`mempalace init` previously leaned entirely on regex-based entity
extraction from prose. That path works for text-only folders but wastes
signal in any codebase: the project's own name is already in
`package.json` / `pyproject.toml` / `Cargo.toml` / `go.mod`, and the
people who worked on it are in `git log`.
This adds `project_scanner.py`, which becomes the primary signal source
when real signal is available, with the regex detector preserved as the
fallback for prose-only folders (diaries, research notes, writing).
What it does:
- Walks the target directory, parses manifests for canonical project
names, and detects git repos by the presence of a `.git` directory.

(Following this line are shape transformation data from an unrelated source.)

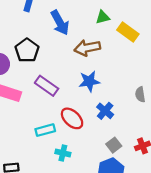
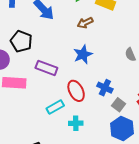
brown arrow: (87, 48) -> (85, 23), moved, size x0.7
blue cross: (105, 111) -> (105, 88), moved
red ellipse: (72, 118) -> (76, 91), turned 35

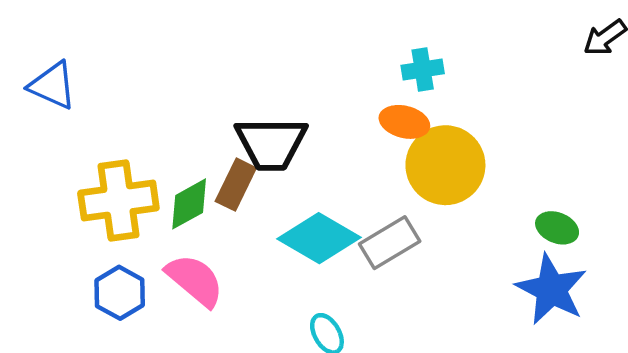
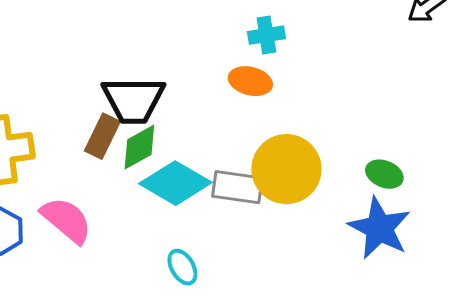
yellow circle: (445, 165) -> (286, 169), moved
green diamond: (189, 204) -> (139, 147), moved
gray rectangle: (390, 243) -> (237, 187), turned 39

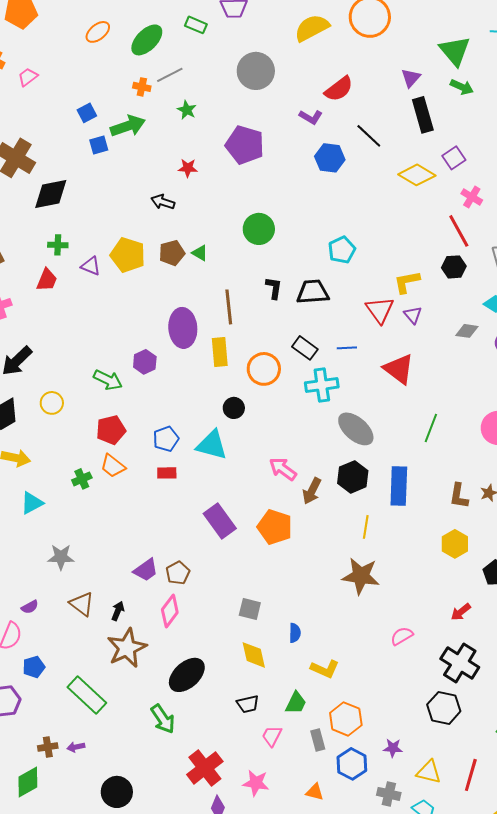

- For each repo, reads `git log` for authors and filters obvious bots
(`[bot]`, `dependabot`, `renovate`, `github-actions`, names ending in
`bot`, `-autoroll`). Importantly does NOT filter
`@users.noreply.github.com` - that's GitHub's privacy-protected human
email, used by real contributors.
- Resolves author aliases with a union-find: commits that share a name
OR an email collapse into one person. Picks the most-frequent
real-name variant as display, ignoring handles and single-token
usernames.
- Flags "mine" projects: user is top-5 committer OR has >=10% of
commits OR >=20 commits. Ordered by user_commits in the UX.

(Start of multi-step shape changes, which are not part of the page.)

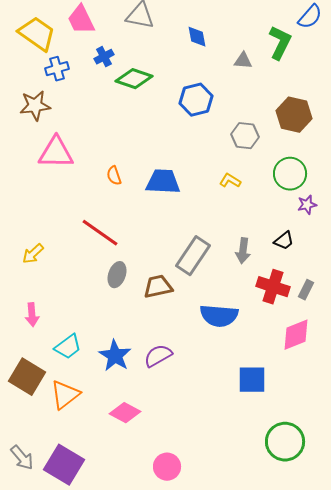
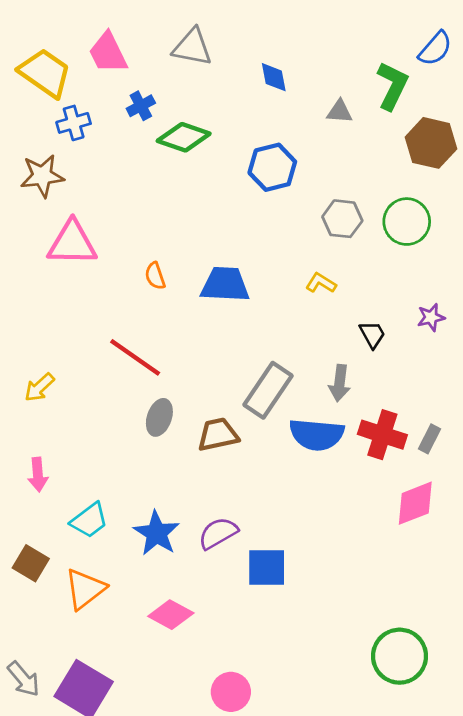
brown hexagon: (294, 115) -> (431, 143), moved
green circle: (290, 174) -> (407, 222), moved
black trapezoid: (284, 241) -> (372, 334), moved, turned -80
blue semicircle: (219, 316) -> (317, 435), moved
brown square: (27, 377) -> (31, 563), size x0.7
blue square: (252, 380) -> (267, 568), moved

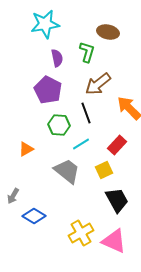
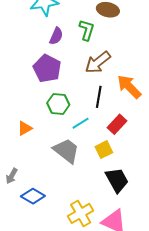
purple semicircle: (57, 58) -> (56, 36), turned 36
black line: (86, 113) -> (99, 97), moved, turned 30

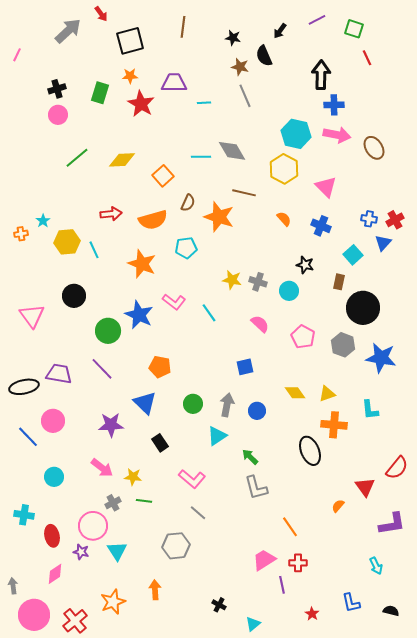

- `discover_entities()` merges scanner results with the regex detector
case-insensitively (so `mempalace` from pyproject absorbs `MemPalace`
from docs), and suppresses the regex `uncertain` bucket when real
signal is already found - the user doesn't need to adjudicate prose
noise when the answer is already in git.
Integration: `cmd_init` now calls `discover_entities` instead of
running the regex detector directly. Same output shape, so
`confirm_entities` works unchanged.
Ships with 39 new tests covering manifest parsing, bot filtering,
union-find dedup, git repo discovery, scan integration, and
merge/fallback behavior. Existing 56 regex-detector tests all pass.